Das DOJ hat seine Untersuchung kurz nach der Ankündigung des Vertrags eröffnet und Nvidia mit einer formellen Informationsaufforderung betraut. Mögliche Ergebnisse umfassen Strafen, obwohl der Vertrag wahrscheinlich nicht rückgängig gemacht werden würde. Der Nvidia-Sprecher John Rizzo verteidigte den Vertrag als Mittel zur Förderung der Innovation und zur Belohnung von Unternehmern.

Das DOJ verzichtete auf Stellungnahmen, betonte jedoch, dass unter Präsident Trumps Führung die Zugänglichkeit Priorität hat. Der FTC-Vorstand Andrew Ferguson sowie Senatoren Elizabeth Warren und Richard Blumenthal haben auch diese "Faktischen Fusionen" geprüft, die Talente und Ressourcen bündeln, während sie regulatorische Aufsicht umgehen. Trotz der Untersuchung setzt sich Groq weiterhin fort und kündigte im August eine Finanzierung in Höhe von 350 Millionen Dollar an, mit geplanter Beteiligung von Nvidia.

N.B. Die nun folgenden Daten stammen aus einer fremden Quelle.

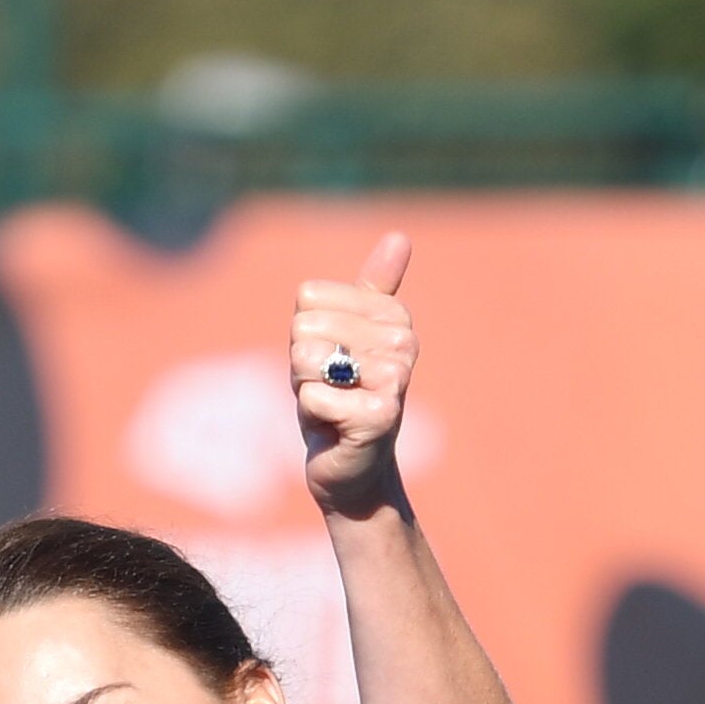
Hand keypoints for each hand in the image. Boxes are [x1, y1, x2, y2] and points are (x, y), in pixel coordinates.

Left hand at [294, 231, 417, 520]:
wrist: (353, 467)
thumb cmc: (342, 396)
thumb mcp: (345, 334)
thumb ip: (372, 287)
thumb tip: (401, 236)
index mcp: (392, 314)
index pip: (309, 297)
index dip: (305, 333)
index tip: (330, 361)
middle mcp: (402, 341)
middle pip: (304, 327)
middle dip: (303, 365)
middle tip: (328, 389)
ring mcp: (395, 379)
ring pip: (306, 359)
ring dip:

Nvidia, deren Bewertung bei 5,4 Billionen Dollar liegt, ist zum Herzstück der KI-Welle geworden, und ihr CEO Jensen Huang hat enge Beziehungen zu Präsident Trump aufgebaut. Schlüsselentitäten: Unternehmen: Nvidia, Groq, Justizministerium, Bundeshandelskommission | Personen: Jonathan Ross, Sunny Madra, John Rizzo, Andrew Ferguson, Elizabeth Warren, Richard Blumenthal, Jensen Huang, Donald Trump | Standorte: Silicon Valley, Massachusetts, Connecticut.